VIGILANCE – Moins de 5 % des signalements de maltraitance infantile proviennent du secteur médical. La Haute autorité de santé (HAS) veut donc mieux sensibiliser les professionnels de santé.
Les signalements de maltraitance infantile émanant du corps médical sont « très faibles ». La Haute autorité de santé (HAS) entend y remédier en sensibilisant les médecins et en mettant à leur dispositions un mémo qui a été dévoilé lundi.
« La #maltraitance est malheureusement fréquente, le médecin doit y penser en consultation » C. Grouchka, membre du Collège de la @HAS_sante
— Haute Autorité Santé (@HAS_sante) 17 Novembre 2014
Un enfant sur 10 maltraité ? 10% des enfants vivant dans les pays « à haut niveau de revenus », comme la France, sont probablement victimes de maltraitance, selon une étude publiée par la revue britannique The Lancet. Par ailleurs, selon laHaute autorité de santé (HAS) française, environ 200 nourrissons seraient victimes du syndrome de bébé secoué chaque année en France.
Très peu de signalements de la part du corps médical. La maltraitance commence souvent aux premiers âges de la vie, à un moment où l’enfant rencontre régulièrement des professionnels de santé pour son suivi de la croissance, ses vaccins… La part du signalement de maltraitance infantile en provenance du secteur médical est pourtant qualifiée de « très faible » par laHaute autorité de santé (HAS). D’après l’Ordre des médecins, en effet, seuls 2 à 5% des signalements émanent du corps médical.
Comment expliquer cette « sous-déclaration » de la part des médecins ? D’après laHaute autorité de santé (HAS), cela s’explique par plusieurs blocages : le manque de formation des médecins mais aussi les freins psychologiques, la crainte d’un signalement abusif, le manque de confiance dans les services sociaux ou encore l’absence de retour en cas de signalement.
« Les peurs de signaler un cas de #maltraitance sont réelles.
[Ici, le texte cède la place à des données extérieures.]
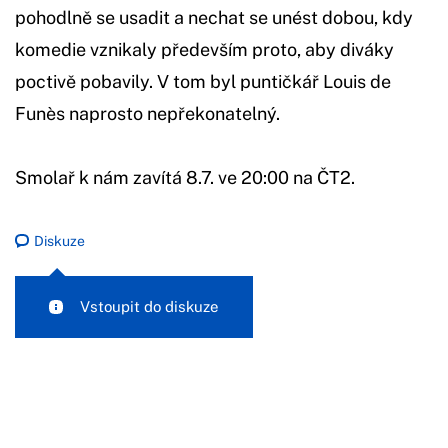
pohodlně se usadit a nechat se unést dobou, kdy
komedie vznikaly především proto, aby diváky
poctivě pobavily. V tom byl puntičkář Louis de
Funès naprosto nepřekonatelný.
Smolař k nám zavítá 8.7. ve 20:00 na ČT2.
Diskuze
Vstoupit do diskuze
Mais j’ai fait médecine pour prendre mes responsabilités » Dr Céline Raphaël
— Haute Autorité Santé (@HAS_sante) 17 Novembre 2014
Par ailleurs, si, en vertu du Code pénal, le médecin a l’obligation, comme n’importe quel citoyen, de porter assistance à une personne en danger, il pense souvent, à tort, que le secret médical prévaut. « Signaler n’est pas juger, c’est un acte médical », souligne la HAS.
Un mode d’emploi pour les professionnels. Pour sensibiliser les médecins, la HAS a mis au point une fiche mémo qui va être relayée auprès des professionnels de santé. Plusieurs points y sont mis en avant : lors d’une consultation, par exemple, la possibilité d’une maltraitance doit toujours être à l’esprit du médecin. « La maltraitance est fréquente dans toutes les classes sociales, il faut y penser », rappelle ainsi la fiche. Le mémo de la HAS insiste aussi sur la question du doute : « le médecin n’a pas à être certain de la maltraitance, ni à en apporter la preuve, pour alerter ».
La question de l’urgence décisive pour la conduite à tenir. En dehors des situations d’urgence, le médecin peut prendre conseil auprès du Conseil national de l’ordre des médecins ou au 119 (Allo enfance maltraitée). Les situations non urgentes relèvent de la compétence du Conseil général et doivent faire l’objet d’une « information préoccupante » (IP) transmise à une cellule de recueil, d’évaluation et de traitement des informations préoccupantes (CRIP).
En cas d’urgence, en revanche, et même s’il y a seulement suspicion de maltraitance, c’est le procureur de la République, via le tribunal de grande instance (TGI), qui doit être alerté tandis que l’enfant doit être hospitalisé. Mais la HAS met en garde : « le médecin n’est pas enquêteur, son rôle se limite au repérage et au choix approprié des interlocuteurs suivants ».
Ce qui doit alerter. Plusieurs indicespeuvent mettre la puce à l’oreille du médecin : des bleus alors que l’enfant ne marche pas encore, une perte de poids brutale, un comportement craintif de l’enfant… L’attitude des parents doit aussi être évaluée comme d’éventuels changements de versions pour expliquer certaines lésions.
Chez les bébés, il faut savoir que la prématurité est un des principaux facteurs de risque de la maltraitance : « il est plus difficile de s’attacher à un enfant qui est dans une couveuse avec des tuyaux partout, un enfant dont on est ‘déçu’ parce qu’il ne correspond pas aux attentes que l’on avait. On espérait un beau bébé à terme à terme, grassouillet et jovial et on a un enfant tout maigre », précise Anne Tursz, pédiatre, pour expliquer les difficultés d’attachement et la bascule vers la maltraitance.